- **Exercise description**
The output should contain the listing word for word and no pictures.

- **Data below**

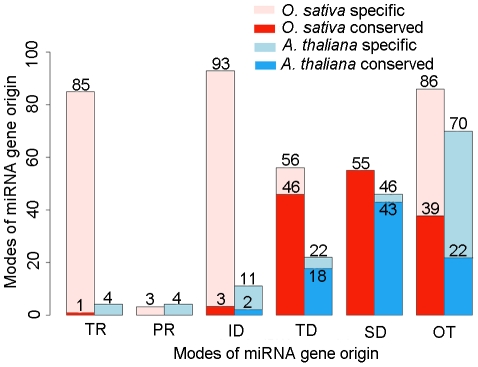
Quantitative contributions of different miRNA gene origin modes in O. sativa and A. thaliana genomes.Horizontal axis indicates origin modes of miRNA genes, TR represents TE-related, PR represents pseudogene-related, ID represents inverted duplication, TD represents tandem duplication, SD represents segmental duplication, and OT represents other miRNA genes could not fit any above-mentioned categories. Vertical axis indicates miRNA gene number. Mistyrose bars represent O. sativa specific miRNA genes. Red bars represent conserved miRNA genes (both present in O. sativa and A. thaliana) in O. sativa genome. Lightblue bars represent A. thaliana specific miRNA genes. Blue bars represent conserved miRNA genes (both present in O. sativa and A. thaliana) in A. thaliana genome.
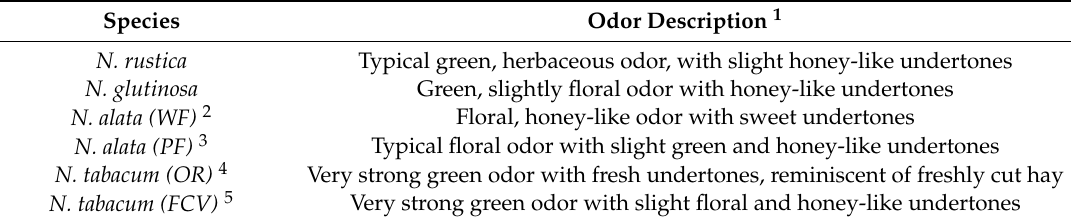
Table 2. Olfactory profiles of Nicotiana flower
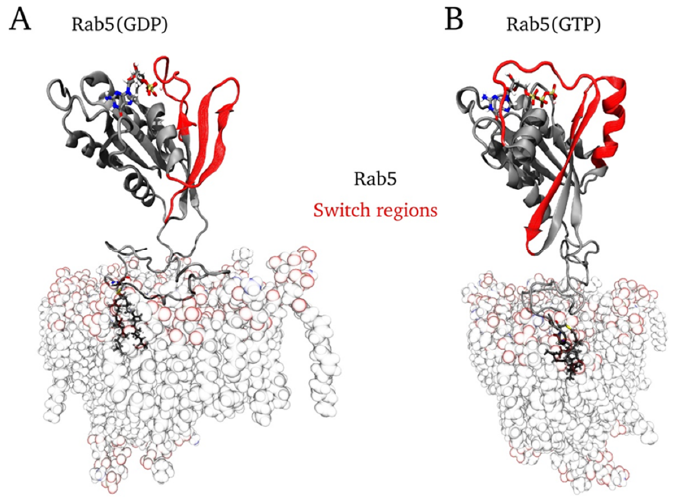
Figure 8. Initial conformations of full-length membrane-bound ( A ) Rab5(GDP) and ( B ) Rab5(GTP) (here in the six-component membrane), which was identical for either one- or two-fold geranylgeranylated HVR.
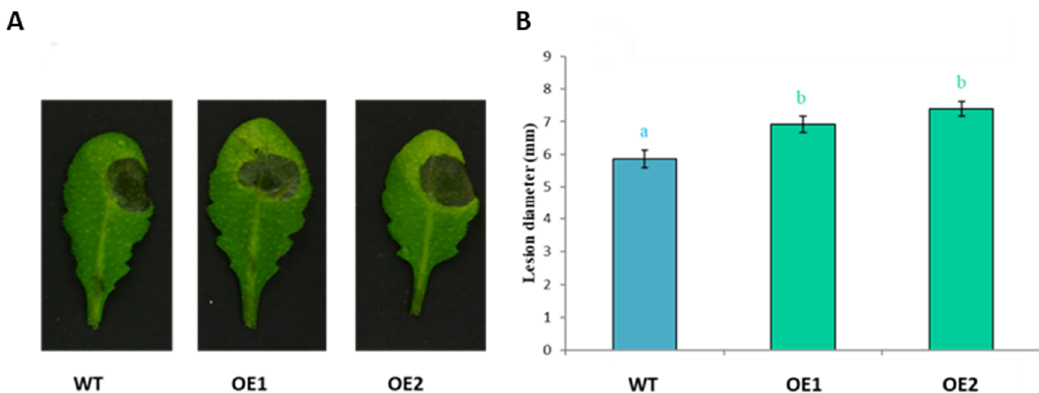
Figure 13. Overexpression of At3g59930 increased susceptibility to B. cinerea. Overexpression lines of At3g59930 were compared with wild type plants. Plants were grown in short day with 16 h dark and 8 h light at 24 °C for 4 weeks. Leaves were infected with 5 μL drop of B. cinerea spores. For each line, 4–5 plants were infected per replicate. ( A ). Representative pictures were taken at 3 dpi. ( B ). Lesion diameter in mm at 3 dpi. Mean data from three experimental replications were subjected to analysis of variance and differences among mean determined by LSD at a 5% significance level and n = 20. The values are means ± SE. different letters “a” and “b” indicate significant difference. WT, wild type; OE; overexpression line.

- **Answer to this exercise**
Quantitative contributions of different miRNA gene origin modes in O. sativa and A. thaliana genomes.Horizontal axis indicates origin modes of miRNA genes, TR represents TE-related, PR represents pseudogene-related, ID represents inverted duplication, TD represents tandem duplication, SD represents segmental duplication, and OT represents other miRNA genes could not fit any above-mentioned categories. Vertical axis indicates miRNA gene number. Mistyrose bars represent O. sativa specific miRNA genes. Red bars represent conserved miRNA genes (both present in O. sativa and A. thaliana) in O. sativa genome. Lightblue bars represent A. thaliana specific miRNA genes. Blue bars represent conserved miRNA genes (both present in O. sativa and A. thaliana) in A. thaliana genome.
Table 2. Olfactory profiles of Nicotiana flower
Figure 8. Initial conformations of full-length membrane-bound ( A ) Rab5(GDP) and ( B ) Rab5(GTP) (here in the six-component membrane), which was identical for either one- or two-fold geranylgeranylated HVR.
Figure 13. Overexpression of At3g59930 increased susceptibility to B. cinerea. Overexpression lines of At3g59930 were compared with wild type plants. Plants were grown in short day with 16 h dark and 8 h light at 24 °C for 4 weeks. Leaves were infected with 5 μL drop of B. cinerea spores. For each line, 4–5 plants were infected per replicate. ( A ). Representative pictures were taken at 3 dpi. ( B ). Lesion diameter in mm at 3 dpi. Mean data from three experimental replications were subjected to analysis of variance and differences among mean determined by LSD at a 5% significance level and n = 20. The values are means ± SE. different letters “a” and “b” indicate significant difference. WT, wild type; OE; overexpression line.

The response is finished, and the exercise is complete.